The Chief Commissioner submitted that the Tribunal was correct in its conclusion that the Appellant failed to discharge her onus, and the issue of whether part of the land was unused was never an issue before the Tribunal (at [21]).
Commerciality Test
The Appellant submitted that the Tribunal’s decision was based on the “slenderness” or low intensity of the horse breeding operation, and that it did not have adequate regard to principles as to use and intention as endorsed in Saville (at [39]).
The Chief Commissioner submitted that the Appellant had not discharged her onus because she did not provide the requisite evidence to satisfy the requirements of commerciality under the LTMA (at [40]).
Decision
Dominant primary production use
The Appeal Panel rejected the Appellant’s submission that the Tribunal made its decision based on an absence of evidence concerning how much of the land was used as opposed to unused. The Appeal Panel found that the Tribunal had in fact objectively considered all the material before it with respect to the use of land (at [35]; see also [28]).

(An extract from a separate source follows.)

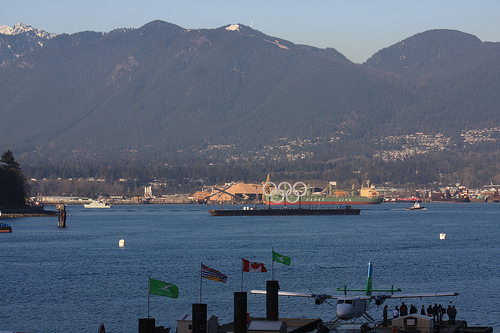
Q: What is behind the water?
A: Mountains.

The Appeal Panel did not accept the Appellant’s submission that the Tribunal had failed to account for intention, noting that drawing an inference as to intention is not justified when the onus is on the Appellant to prove the land’s use. Intention is also ultimately a small part of the facts and circumstances to be taken into account, and there was no evidence that the relevant periods could be regarded as hiatus years for the purposes of land management, the consequence being that intention has little to no weight in this case (at [34]).
Accordingly, the Appeal Panel held that the Tribunal’s processes were “both orthodox and rational” and that it was open on the material before it to find that the Appellant had not discharged her onus (at [28] and [32]).
Commerciality test
The Appeal Panel held that the Tribunal, in considering s. 10AA(2) of the LTMA, did not err in taking account of the size of the horse breeding operation, including the number of brood mares involved, the foals produced, progeny sold, and the existence or absence of profits, financial accounts and business plans. The Appeal Panel approved White J’s statements in Vartuli v Chief Commissioner of State Revenue [2014] NSWSC 678 98 ATR 545 at [109] –[111] (at [43]).
In conclusion, the Appeal Panel found that there was no error of law affecting the Tribunal’s decision, and there was no basis for granting leave to appeal on the merits, as the Tribunal’s conclusions were “clearly open on the material before it”, there being “no obvious errors” (at [45]-[47]).
Orders
The Appeal Panel refused leave to appeal on the merits and dismissed the appeal.